04 May 2016
The Lighthouse at San Francisco’s Opera Parallèle
What more fitting memorial for composer Peter Maxwell Davies (d. 03/14/2016) than a splendid performance of The Lighthouse, the third of his eight works for the stage.
What more fitting memorial for composer Peter Maxwell Davies (d. 03/14/2016) than a splendid performance of The Lighthouse, the third of his eight works for the stage.
Such was the production mounted by Opera Parallèle, an ambitious San Francisco operatic enterprise that offers two productions each season in theaters appropriate to specific repertory. The Lighthouse took place in the Mission district’s 300 seat, very arty, black box Z Space. Earlier this season Champion, an Opera in Jazz was performed at the SFJAZZ Center.
Peter Maxwell Davies (pronounced Davis) became resident of the bleak Orkney Islands above Scotland’s most northerly coast a few years before composing this bleak operatic masterwork about three real-life keepers who vanished from a lighthouse on a bleak island far off Scotland’s west coast. These Scottish extremes remained in fact a powerful Davies muse, interweaving climatic challenge with emotional isolation. A huge body of affective and very effective music results from these complementary components.
The Davies stage pieces, The Lighthouse in particular is not a narrative, rather it is like an ABA musical form: exposition, development and recapitulation (with a twist). The musical forces (12 fine instrumentalists) mustered by Opera Parallèle succeeded in creating climatic and emotional chaos, transforming it from time to time into ballads and hymns that organized the inherent despair of the lighthouse keepers. Crucial to the success of this production was the presence of the musical ensemble on the acting stage itself, this immediacy infused an almost overwhelming musicality into the performance.
The percussion sat stage right, the balance of the ensemble and conductor were stage left enveloping within the music the three singers and the lighthouse of skeleton steel with its huge beacon lamp.

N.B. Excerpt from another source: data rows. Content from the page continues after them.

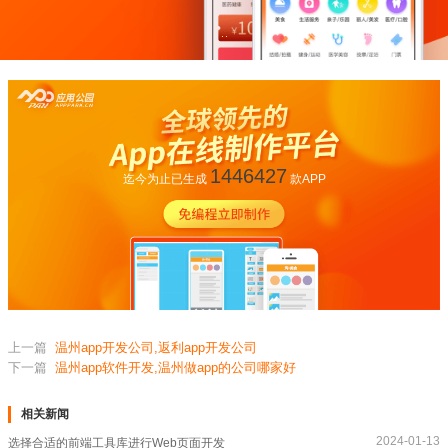
1446427
迄今为止已生成
款APP
上一篇
温州app开发公司,返利app开发公司
下一篇
温州app软件开发,温州做app的公司哪家好
相关新闻
2024-01-13
选择合适的前端工具库进行Web页面开发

The supply ship relief crew were at once the lighthouse keepers and the demons that inhabited and destroyed this troubled humanity. The final wallop, and it was complex and huge, happened when the chaos of all unknown and unsolved mysteries erupted into a final hysterical hymn.
Stage director/designer Brian Staufenbiel used no more than the named props — a table and two chairs, a lighthouse, and the sea. The sea itself was created by four ninjas who brandished poles of gauzy cloth and who themselves became the rats of the libretto. The three singers were always positioned or moved musically rather than dramatically. Costuming and lighting fulfilled a cool professional production standard.
All three singers were impressive, baritone Robert Orth added histrionic depth, bass-baritone David Cushing brought rich, evangelist tone, and tenor Thomas Glenn found true beauty of tone in his love song.
Conductor Nicole Paiement ably kept the complex musical forces together, coaxed careful, fine playing from her ensemble and drove the Davies score to a searingly effective climax.
Michael Milenski
Casts and production information:
Sandy/Officer 1: Thomas Glenn; Blazes/Officer 2: Robert Orth; Arthur/Voice of the Cards/Officer 3: David Cushing. Conductor: Nicole Paiement; Stage Director/Set Designer: Brian Staufenbiel; Costumes: Christine Crook; Lighting Designer: Matthew Antaky. Z Space, San Francisco, May 1, 2016.